## Information shown

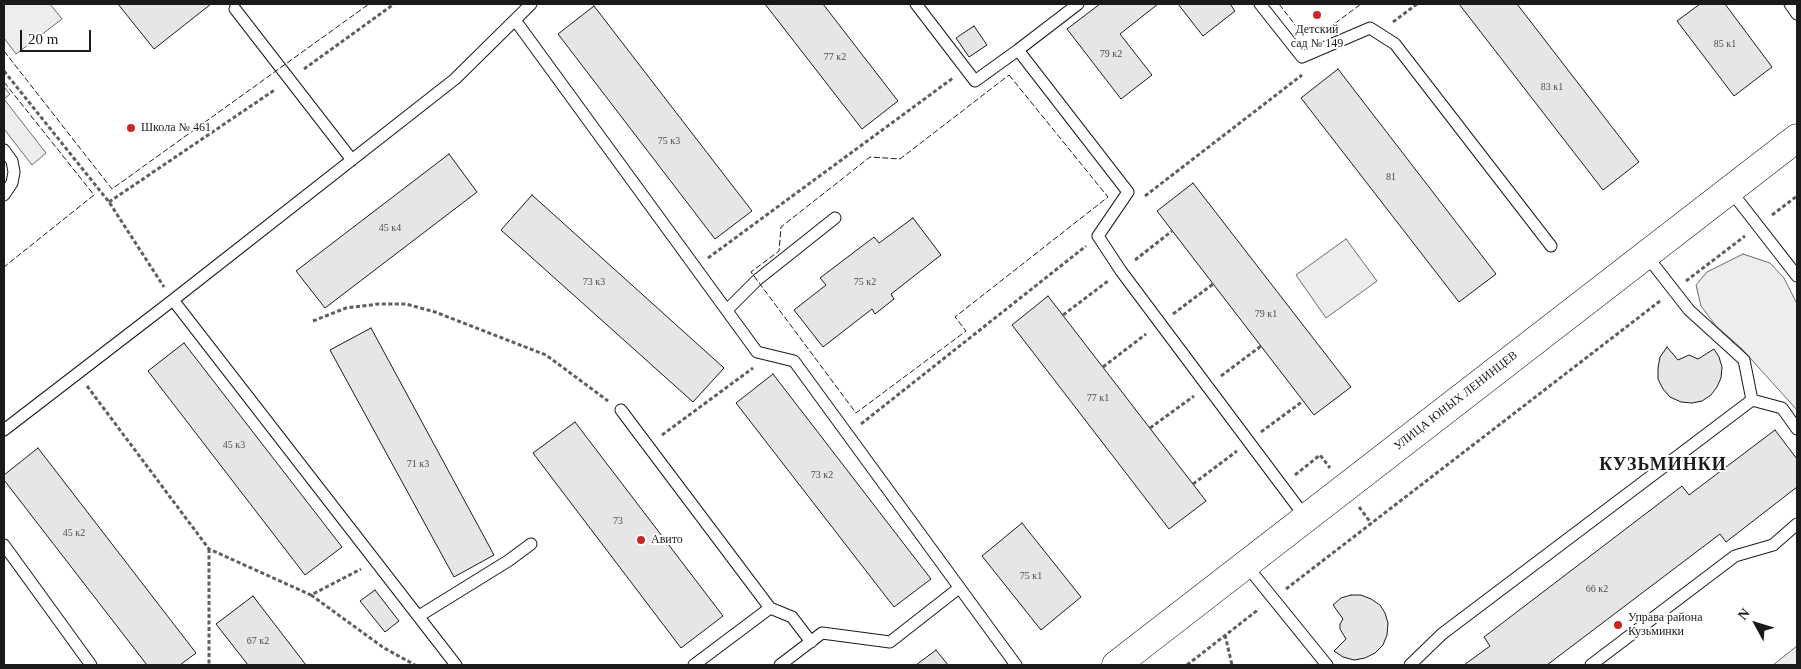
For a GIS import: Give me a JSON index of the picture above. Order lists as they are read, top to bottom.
{
  "streets": {
    "main road": ["УЛИЦА ЮНЫХ ЛЕНИНЦЕВ"]
  },
  "districts": ["КУЗЬМИНКИ"],
  "places": [
    "Детский сад № 149",
    "Школа № 461",
    "Авито",
    "Управа района Кузьминки"
  ],
  "house_numbers": [
    "85 к1",
    "79 к2",
    "77 к2",
    "83 к1",
    "75 к3",
    "81",
    "45 к4",
    "73 к3",
    "75 к2",
    "79 к1",
    "77 к1",
    "45 к3",
    "71 к3",
    "73 к2",
    "73",
    "45 к2",
    "75 к1",
    "66 к2",
    "67 к2"
  ],
  "scale_bar": "20 m",
  "north": "top left"
}
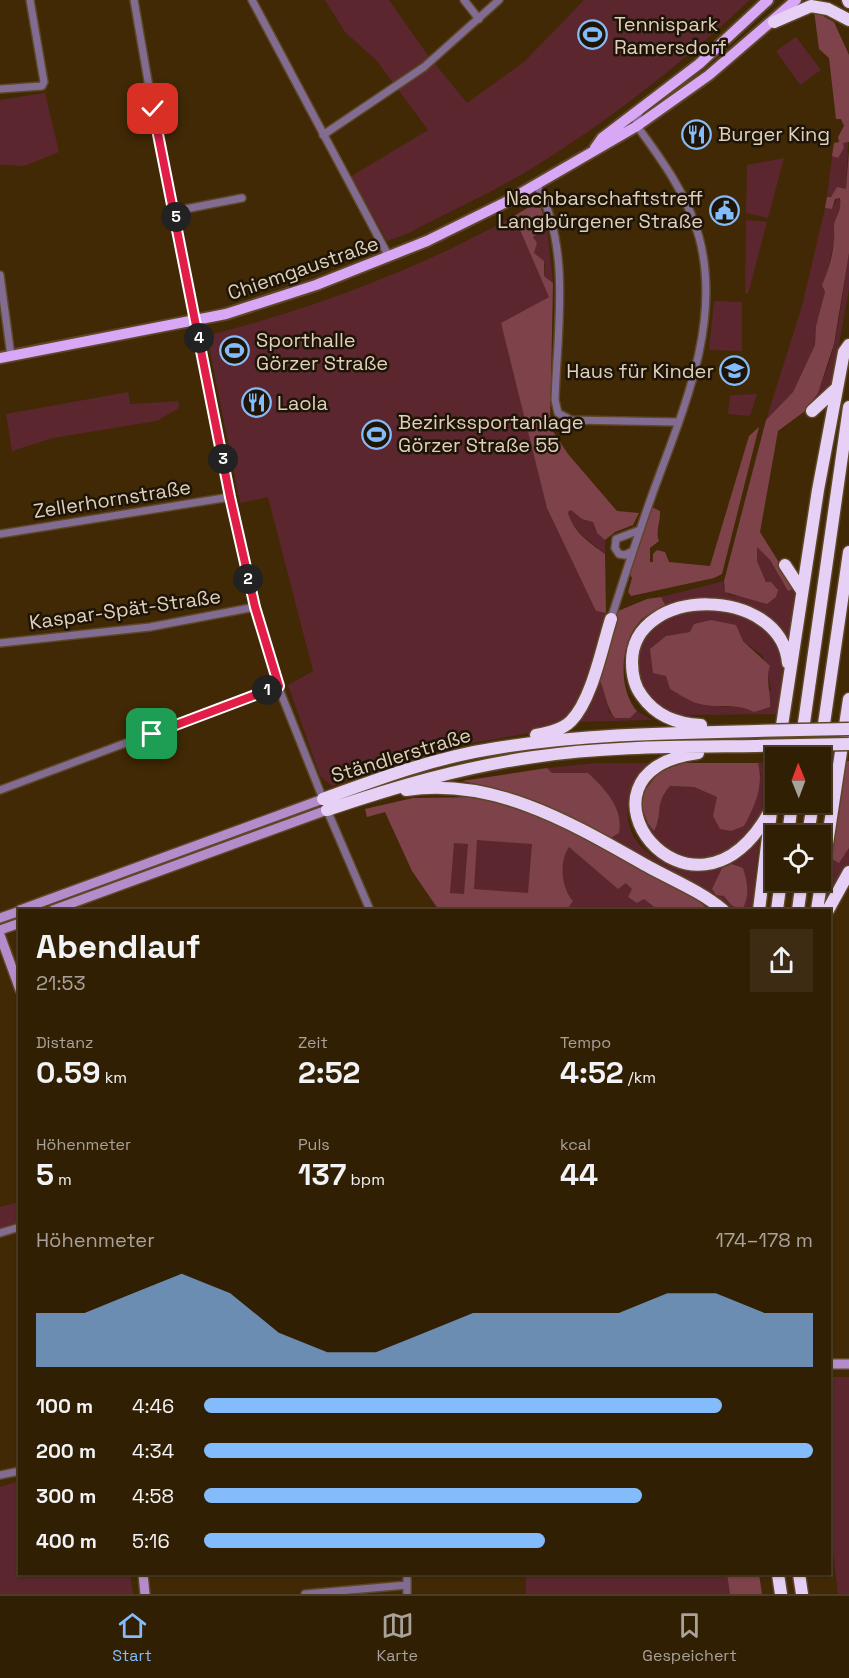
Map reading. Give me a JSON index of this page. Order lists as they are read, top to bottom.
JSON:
{
  "streets": {
    "highway": ["Ständlerstraße"],
    "main road": ["Chiemgaustraße"],
    "street": ["Zellerhornstraße", "Kaspar-Spät-Straße"]
  },
  "places": {
    "sports": ["Tennispark Ramersdorf", "Sporthalle Görzer Straße", "Bezirkssportanlage Görzer Straße 55"],
    "restaurant": ["Burger King", "Laola"],
    "public building": ["Nachbarschaftstreff Langbürgener Straße"],
    "school or university": ["Haus für Kinder"]
  },
  "north": "top",
  "page": {
    "pins": [
      "5",
      "4",
      "3",
      "2",
      "1"
    ],
    "heading": ["Abendlauf", "21:53"],
    "stats": [
      ["Distanz", "0.59 km"],
      ["Zeit", "2:52"],
      ["Tempo", "4:52 /km"],
      ["Höhenmeter", "5 m"],
      ["Puls", "137 bpm"],
      ["kcal", "44"]
    ],
    "chart": ["Höhenmeter", "174–178 m"],
    "list": [
      {
        "name": "100 m",
        "note": "4:46"
      },
      {
        "name": "200 m",
        "note": "4:34"
      },
      {
        "name": "300 m",
        "note": "4:58"
      },
      {
        "name": "400 m",
        "note": "5:16"
      }
    ],
    "tabs": ["Start", "Karte", "Gespeichert"]
  }
}
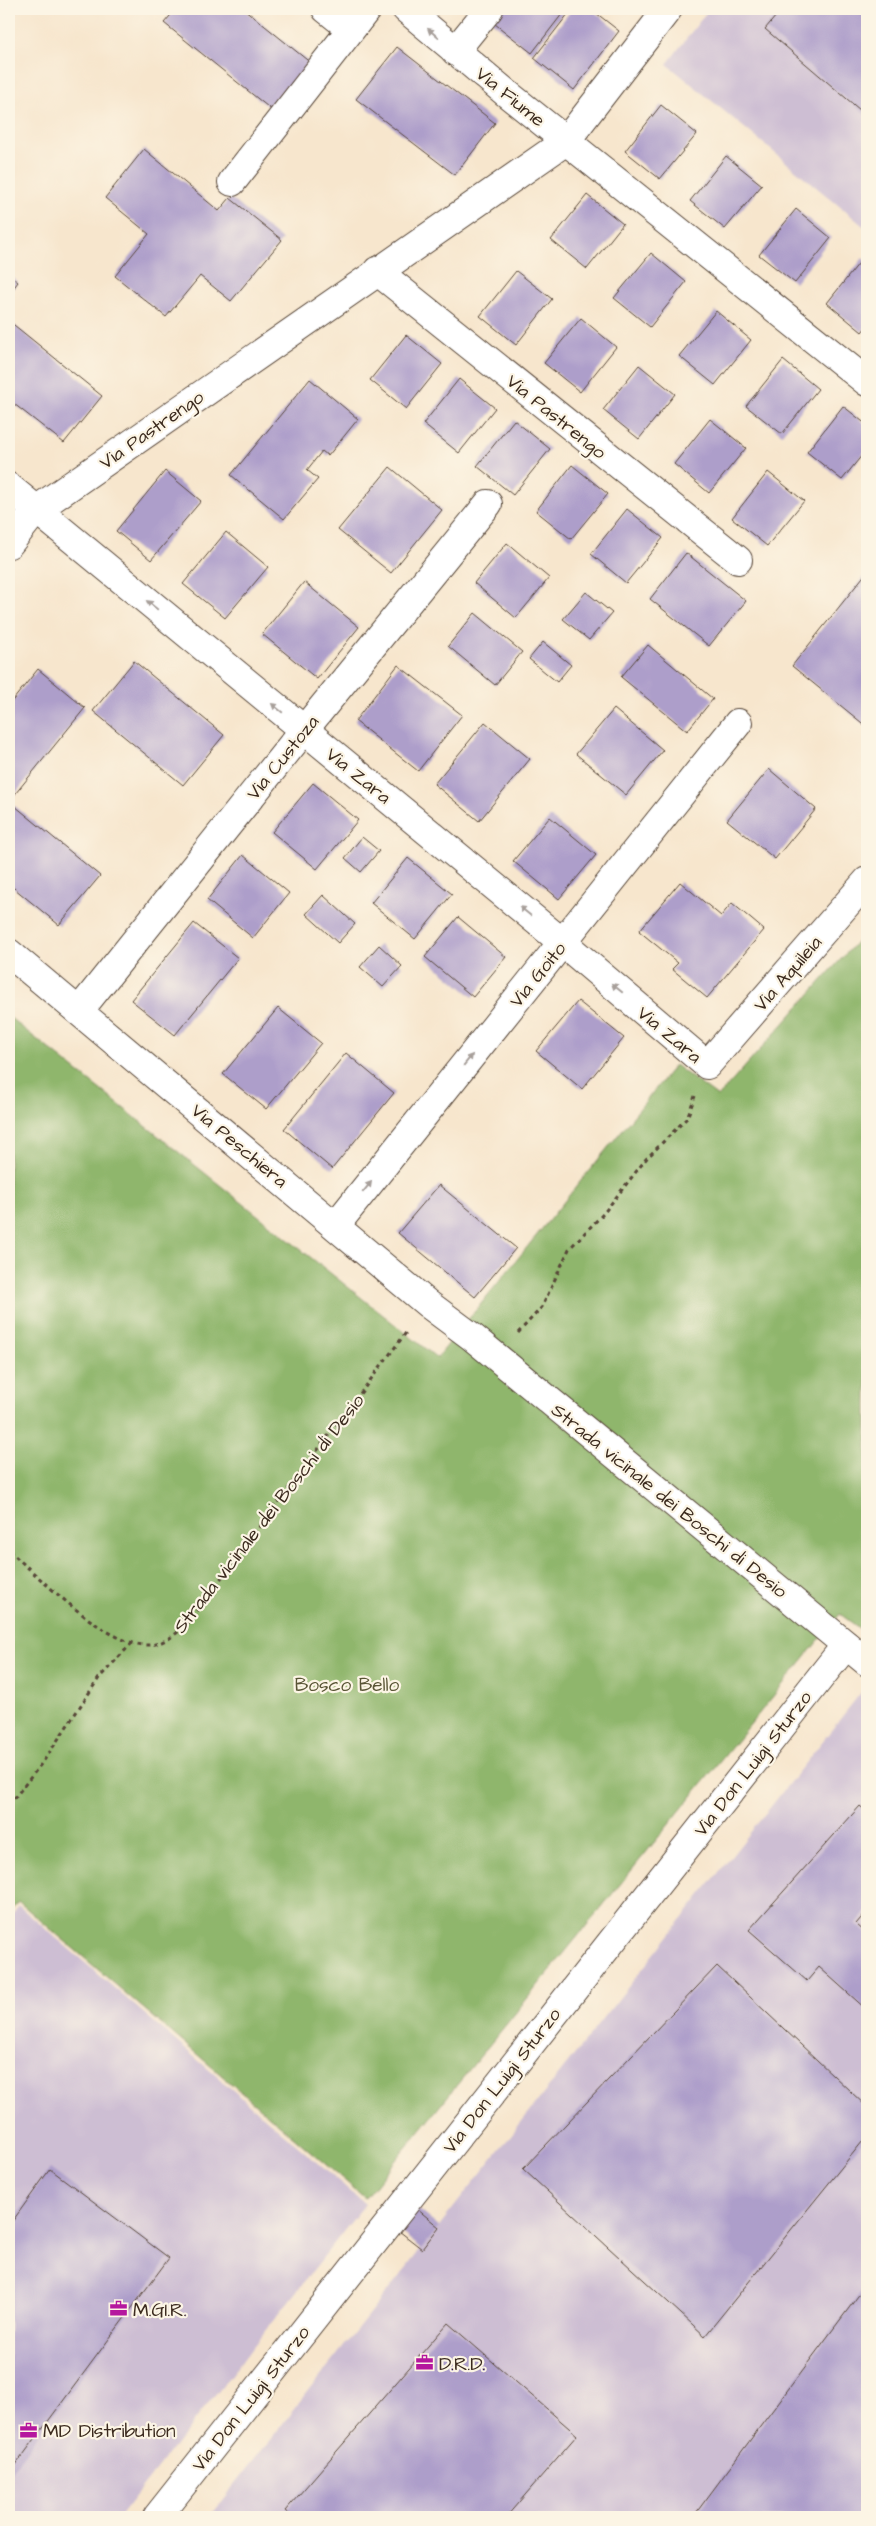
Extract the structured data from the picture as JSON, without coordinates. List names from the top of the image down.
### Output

## What you should do
Retype everything in the entries exactly except the pictures.

## Expected answer
For a GIS import: Give me a JSON index of the picture above. Order lists as they are read, top to bottom.
{
  "streets": {
    "main road": ["УЛИЦА ЮНЫХ ЛЕНИНЦЕВ"]
  },
  "districts": ["КУЗЬМИНКИ"],
  "places": [
    "Детский сад № 149",
    "Школа № 461",
    "Авито",
    "Управа района Кузьминки"
  ],
  "house_numbers": [
    "85 к1",
    "79 к2",
    "77 к2",
    "83 к1",
    "75 к3",
    "81",
    "45 к4",
    "73 к3",
    "75 к2",
    "79 к1",
    "77 к1",
    "45 к3",
    "71 к3",
    "73 к2",
    "73",
    "45 к2",
    "75 к1",
    "66 к2",
    "67 к2"
  ],
  "scale_bar": "20 m",
  "north": "top left"
}
Map reading. Give me a JSON index of this page. Order lists as they are read, top to bottom.
JSON:
{
  "streets": {
    "highway": ["Ständlerstraße"],
    "main road": ["Chiemgaustraße"],
    "street": ["Zellerhornstraße", "Kaspar-Spät-Straße"]
  },
  "places": {
    "sports": ["Tennispark Ramersdorf", "Sporthalle Görzer Straße", "Bezirkssportanlage Görzer Straße 55"],
    "restaurant": ["Burger King", "Laola"],
    "public building": ["Nachbarschaftstreff Langbürgener Straße"],
    "school or university": ["Haus für Kinder"]
  },
  "north": "top",
  "page": {
    "pins": [
      "5",
      "4",
      "3",
      "2",
      "1"
    ],
    "heading": ["Abendlauf", "21:53"],
    "stats": [
      ["Distanz", "0.59 km"],
      ["Zeit", "2:52"],
      ["Tempo", "4:52 /km"],
      ["Höhenmeter", "5 m"],
      ["Puls", "137 bpm"],
      ["kcal", "44"]
    ],
    "chart": ["Höhenmeter", "174–178 m"],
    "list": [
      {
        "name": "100 m",
        "note": "4:46"
      },
      {
        "name": "200 m",
        "note": "4:34"
      },
      {
        "name": "300 m",
        "note": "4:58"
      },
      {
        "name": "400 m",
        "note": "5:16"
      }
    ],
    "tabs": ["Start", "Karte", "Gespeichert"]
  }
}
Extract the structured data from the picture as JSON, without coordinates. List names from the top of the image down.
### Output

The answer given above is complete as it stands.